◆ **Исходный текст**:
==================================================

Кумиры помогали в учебе?

— Я очень ценю искусство Натали Дессей и Дианы Дамрау. Но очень жаль, что их голоса уже опускаются ниже. С технической точки зрения я понимаю, почему это происходит, почему они не так долго пропели. Я придерживаюсь заветов старой школы – слушаю Джоан Сазерленд, Эдиту Груберову, Анну Моффо. В репертуаре Моффо было многое из того, что я пою сейчас, несмотря на то, что ее голос куда крепче, чем просто лирическое сопрано. Она пела и Лючию, и Сомнамбулу, и, конечно, делала это потрясающе! Сама манера этой «старой школы» феноменальная. Совсем недавно, перед тем, как лететь в Мюнхен петь Лючию, мне муж скачал запись «Лючии ди Ламмермур» с Паваротти и Сазерленд. У нее специфический тембр голоса, но она просто божественна и технически безупречна.

Но плакать, слушая Сазерленд, почему-то не хочется.

— Согласна. Однако ее звуковедение, фраза – идеально ровные, голос звучит, как инструмент. Мне часто говорят ребята из оркестра то, что для меня является наивысшим комплиментом: «Ты иногда так звучишь, что непонятно: голос это или инструмент? Когда мы учились, педагоги всегда требовали, чтобы мы звучали, как живой голос». А я считаю, что вокалист должен звучать, как инструмент, особенно в таком репертуаре, где требуется филигранная работа.

Так ли страшны виртуозные арии?

— Это совсем не страшно, если понять. Все не так сложно, если усвоить, как это устроено. Я всегда четко осознавала, что если поешь и испытываешь физический дискомфорт, значит, ты не на правильном пути. Для меня пение – это полная свобода. Когда ты поешь, должно быть ощущение естественности речи. По ощущениям должно быть легко, не должно быть зажимов.

Когда певец начинает отдавать себе отчет в том, что он – идеальный инструмент?

— Умный певец – никогда! Нельзя останавливаться. Нет ничего совершенного, к этому можно только стремиться. Всегда нужно работать над собой и своим голосом. Что бы я ни пела, в какое бы состояние ни входила на сцене, все равно анализирую, что делаю. И понимаю, где и что сделала не так. Все происходит параллельно, как будто мозг раздваивается, и одна половина творит образ, а вторая ведет какой-то анализ, делает замечания, ставит зарубки, галочки. Момент анализа при этом не мешает творческому процессу.

Эмоционально-художественное наполнение не страдает?

==================================================

◆ **Предоставленные записи**:
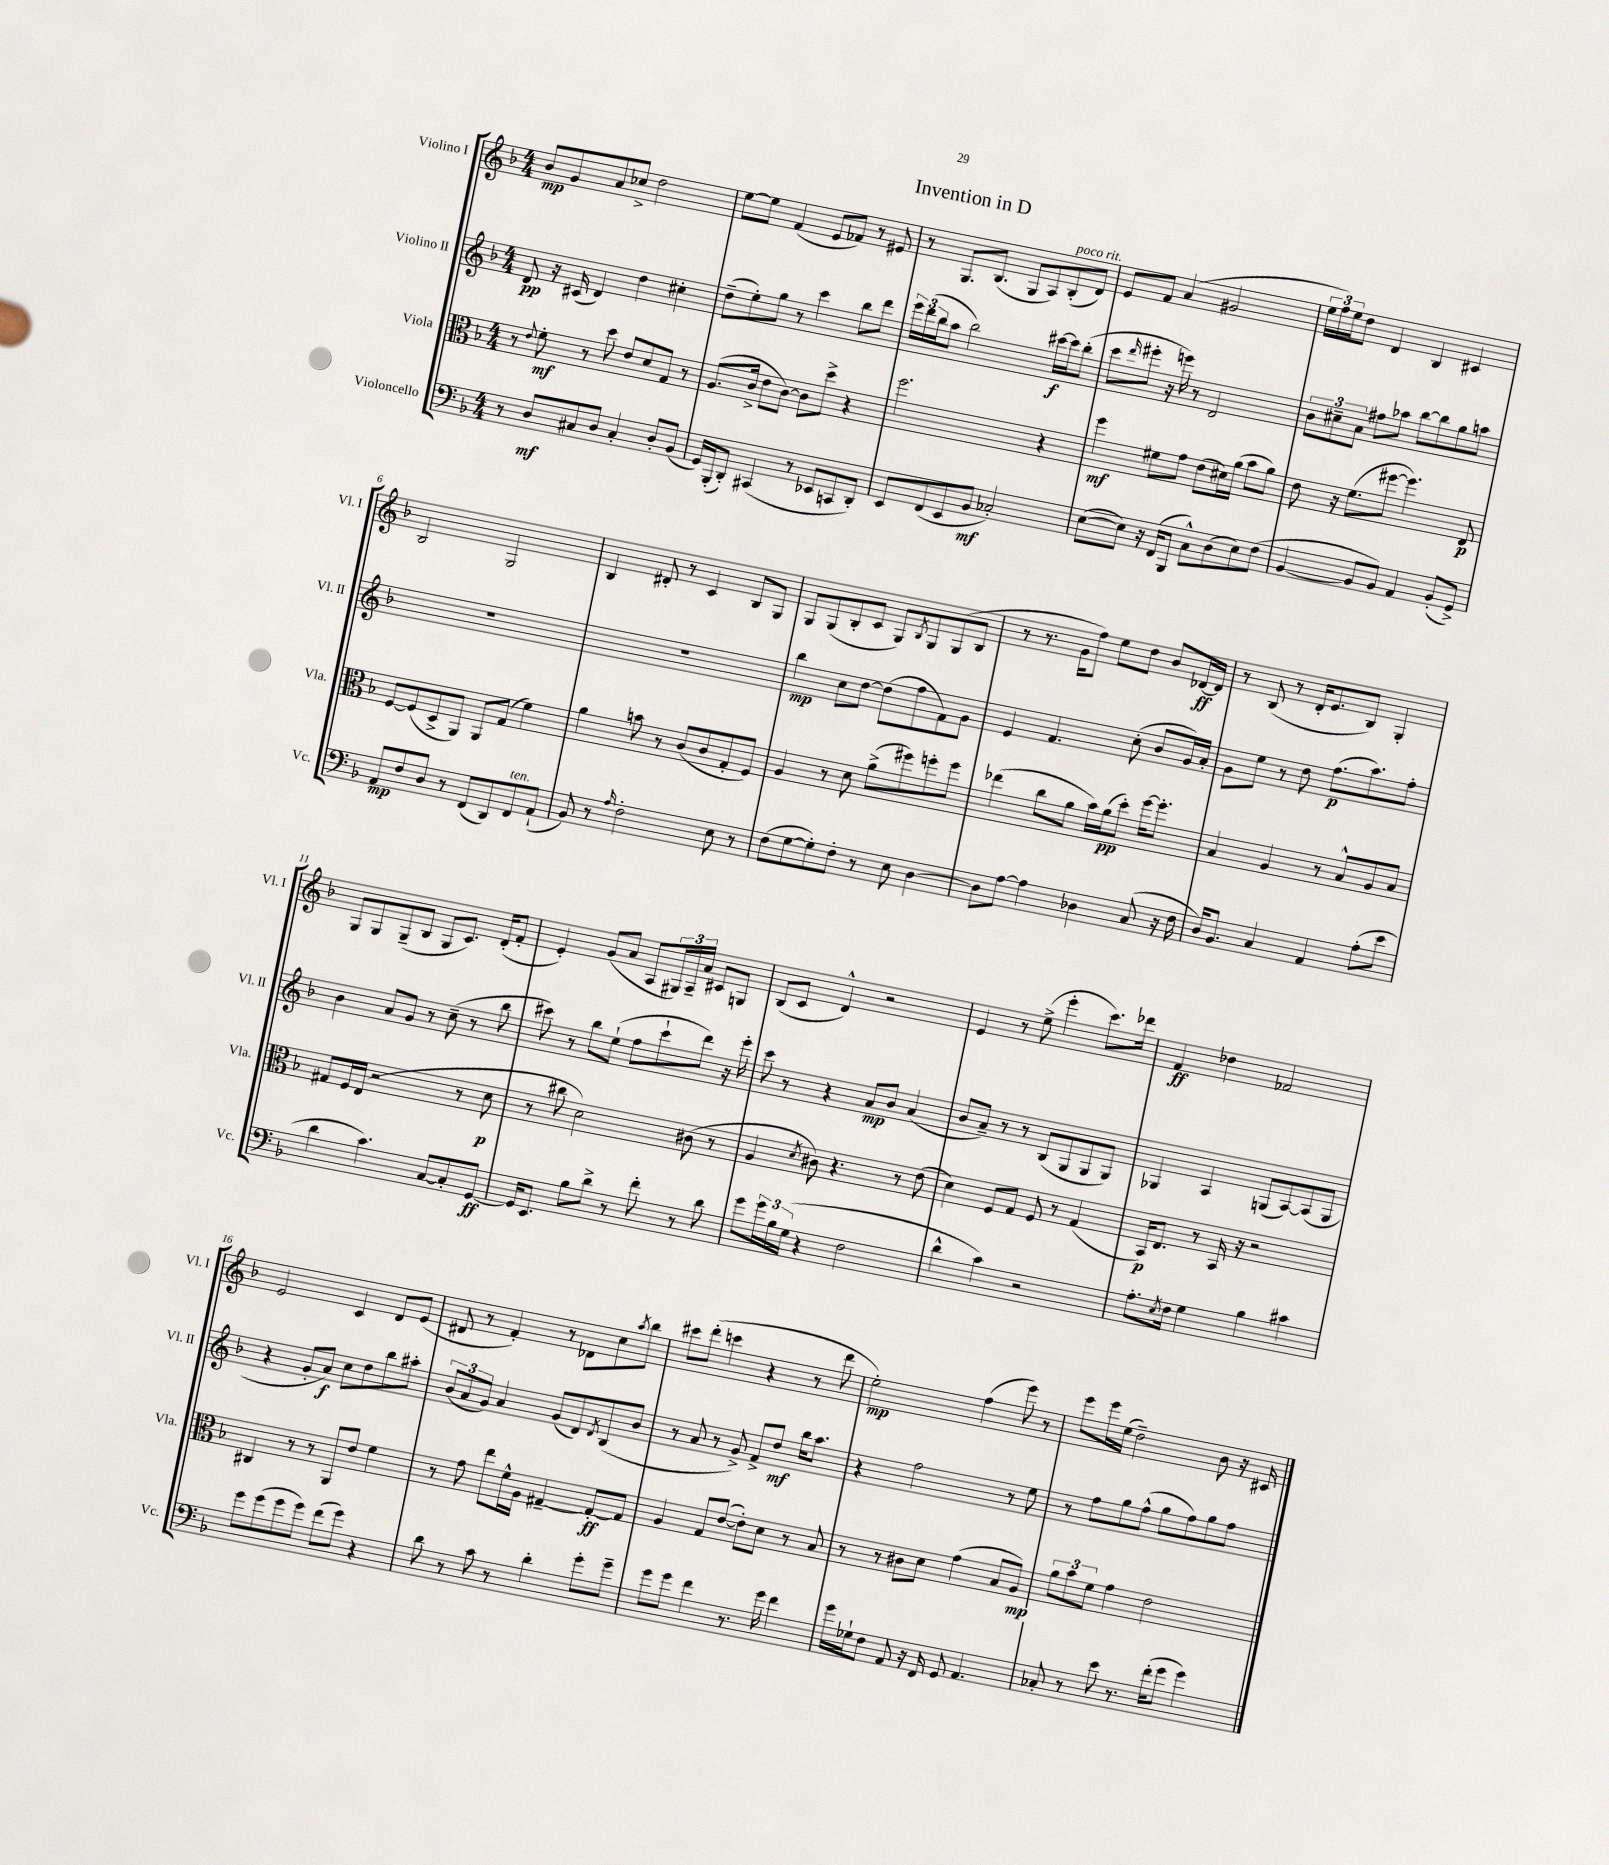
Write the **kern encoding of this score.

**kern	**kern	**kern	**kern
*staff4	*staff3	*staff2	*staff1
*clefF4	*clefC3	*clefG2	*clefG2
*k[b-]	*k[b-]	*k[b-]	*k[b-]
*M4/4	*M4/4	*M4/4	*M4/4
8r	8r	8d	8b-
.	8qqe	.	.
8D	8f'	16r	8g
.	.	(16c#	.
8C#	8r	4d)	8a
8D	8dd	.	8cc-^
4C#'	8e	4dd	2dd
.	8d	.	.
8D'	8G	4cc#'	.
(8BB-	8r	.	.
=	=	=	=
16GG)	(8.A	(8dd~	[8ee
(16BBB-'	.	.	.
8DD')	.	8ee')	8ee]
.	16c^	.	.
(4CC#	8e	8gg	(4f
.	[8c)	8r	.
8r	8c]	4ccc	8e
8EE-	8dd^	.	8f-)
8CC	4r	8bb-	8r
8DD')	.	8ddd	8e#
=	=	=	=
8EE	2.ff	24eee	8r
.	.	(24ddd	.
.	.	24bb-	.
(8FF	.	8aa	8.G
8EE	.	2bb-)	.
.	.	.	(8.B-
8BB-	.	.	.
2C-')	.	.	8G
.	.	.	8A)
.	4r	[16ccc#	(8B-'
.	.	16ccc#]	.
.	.	(8bb-'	8d)
=	=	=	=
([8E	4ff	8ccc	8e
.	.	16qqddd	.
8E])	.	8eee#'	8f
16r	8f#	16r	(4a
(16FF	.	16eee)	.
8BBB-	8g	8r	.
8C^^)	(8e	2d	2g#
(8D	16d#)	.	.
.	(16a	.	.
8E)	8b-	.	.
(8F	8a)	.	.
=	=	=	=
[4BB-	8e	12b-	24ee
.	.	.	24ff)
.	.	12cc#~	24ee
.	16r	.	8dd
.	.	12a	.
.	(8.f	.	.
8BB-]	.	8ff#	4d
8BB-)	[8ff#	8aa-	.
4AA	4.ff#])	[8bb-	4B-
.	.	8bb-]	.
(8BB-'	.	8gg	4c#
8GG^)	8E	8aa	.
=	=	=	=
8AA	[8F	1r	2B-
8F	(8F]	.	.
8D	8D^	.	.
8r	8AA)	.	.
(8FF	8AA	.	2G
8DD)	(8G	.	.
8FF	4f)	.	.
(8AA`	.	.	.
=	=	=	=
8BB-)	4a	1r	4B-
8r	.	.	.
16qqA	.	.	.
2F'	8b	.	8d#'
.	8r	.	8r
.	(8c	.	4c
.	8c	.	.
8E	8G'	.	8B-
8r	8F)	.	8G
=	=	=	=
(8F	4A	4bb-	8G
[8G	.	.	(8G
8G'])	8r	8cc	8B-'
8F'	8d	[8dd	8c
8r	(8a^	(8dd]	8G)
.	.	.	8qB-
8E	8ff#)	8ff	8G
[4D	8ff'	8f)	(8G
.	8ff	8g	8B-
=	=	=	=
8D]	(4ee-	4e	8r
[8A	.	.	8.r
4A]	8cc	4.f	.
.	.	.	16g
.	8a	.	8ff)
4D-	16b-)	.	8ee
.	(16a	.	.
.	8dd')	(8cc'	8dd
(8C	[16ff	8b-	8b-
.	8.ff']	.	.
16r	.	16g)	[16d-
16F	.	16a'	16d-]
=	=	=	=
16D)	4B-	8g	8r
8.BB-	.	.	.
.	.	8ee	(8B-
4C	4A	8r	8r
.	.	8dd	16d'
.	.	.	8.e
4AA	8r	(8.ff	.
.	8B-^^	.	8B-)
.	.	8.aa)	.
(8A'	8A	.	4G'
8e	8B-	8ff'	.
=	=	=	=
4d	8G#	4b-	8G
.	16F	.	8G
.	(16E	.	.
4.c)	2r	8a	(8G~
.	.	8g	8B-
.	.	8r	8G
[8C	.	(8cc~	8.c)
8C']	8r	8r	.
.	.	.	(16d'
[8GG	8d	8bb-	8f'
=	=	=	=
16GG]	8r	8ccc#)	4e')
8.EE	.	.	.
.	8cc#	8r	.
8B-	2d)	8bb-	(8g
8d^	.	(8ee`	8a
8r	.	8ff	8A
8f'	.	8ccc#`	24G#)
.	.	.	24A~
.	.	.	24a
8r	(8c#	8ddd)	8c#
8d	8r	16r	8G
.	.	16eee'	.
=	=	=	=
8g	4A	8ccc	(8B-
24g	.	8r	8c
24B-	.	.	.
(24G	.	.	.
.	8qd	.	.
4r	8c#)	4r	4d^^)
.	4.r	.	.
2F	.	8a	2r
.	.	8b-	.
.	8r	(4a	.
.	(8e	.	.
=	=	=	=
4d^^	4d)	8b-	4e
.	.	8a~)	.
4c)	8F	8r	8r
.	8G	8r	(8ee^
2r	8F	(8B-	4eee'
.	8r	8G	.
.	(4G	8G	8.ccc)
.	.	8G)	.
.	.	.	16ddd-
=	=	=	=
8.A'	16BB-)	4G-	4f
.	8.E	.	.
8qE	.	.	.
16F	.	.	.
4G	8r	4A	4dd-
.	16BB-	.	.
.	16r	.	.
4B-	2r	(8G	2f-
.	.	[8A)	.
4c#	.	(8A]	.
.	.	8G	.
=	=	=	=
8g	4C#	4r	2e
(8g	.	.	.
8g	8r	8g'	.
8g)	8r	8a)	.
(8f	8AA	8cc	4c
8g)	8e	8dd	.
4r	4f	8bb-	8d
.	.	8aa#'	(8e
=	=	=	=
8d	8r	(12b-	8d#
.	.	12a	.
8r	8g	.	8r
.	.	12g)	.
8c	8ee	4a	4f')
8r	16f^^	.	.
.	16A	.	.
4d'	[4G#~	(8g	8r
.	.	8d)	8d-
.	.	8qd	.
8g'	8G#'_	(8B-	8cc
.	.	.	8qaa
8g~	8G#]	8b-	8bb-
=	=	=	=
8g	4A	8r	8ccc#
8g	.	8a	(8ddd'
4f	8G	8r	4ccc
.	([8e	8g^)	.
8.r	8e'])	8f^	4r
.	8d	8dd	.
16g	.	.	.
4f	8r	16bb-	8r
.	.	8.aa	.
.	8B-	.	8ddd
=	=	=	=
16g	8r	4r	2ee')
16G-`	.	.	.
8F	8r	.	.
8AA	8c#	2ff	.
16r	8d	.	.
16FF	.	.	.
8GG	(4g	.	(4ff
4.AA	.	.	.
.	8B-	8r	8eee)
.	8A)	8ee	8r
=	=	=	=
8C-'	12a	8r	8eee
.	12b-	.	.
8r	.	8ff	16eee
.	12f	.	.
.	.	.	(16ee
8e	4g	8gg	2dd~)
8.r	.	(8ff^^	.
.	2e	8gg	.
(16f'	.	.	.
8g	.	8ff)	.
4g)	.	8gg	8b-
.	.	8ff	16r
.	.	.	16c#
==	==	==	==
*-	*-	*-	*-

==================================================

◆ **Поставленная задача**: Повтори дословно отрывок интервью от слов «Так ли страшны» до слов «он – идеальный инструмент?» включительно. Пункты выше представляют собой отдельный, самостоятельный материал.

◆ **Правильный ответ**:
Так ли страшны виртуозные арии?

— Это совсем не страшно, если понять. Все не так сложно, если усвоить, как это устроено. Я всегда четко осознавала, что если поешь и испытываешь физический дискомфорт, значит, ты не на правильном пути. Для меня пение – это полная свобода. Когда ты поешь, должно быть ощущение естественности речи. По ощущениям должно быть легко, не должно быть зажимов.

Когда певец начинает отдавать себе отчет в том, что он – идеальный инструмент?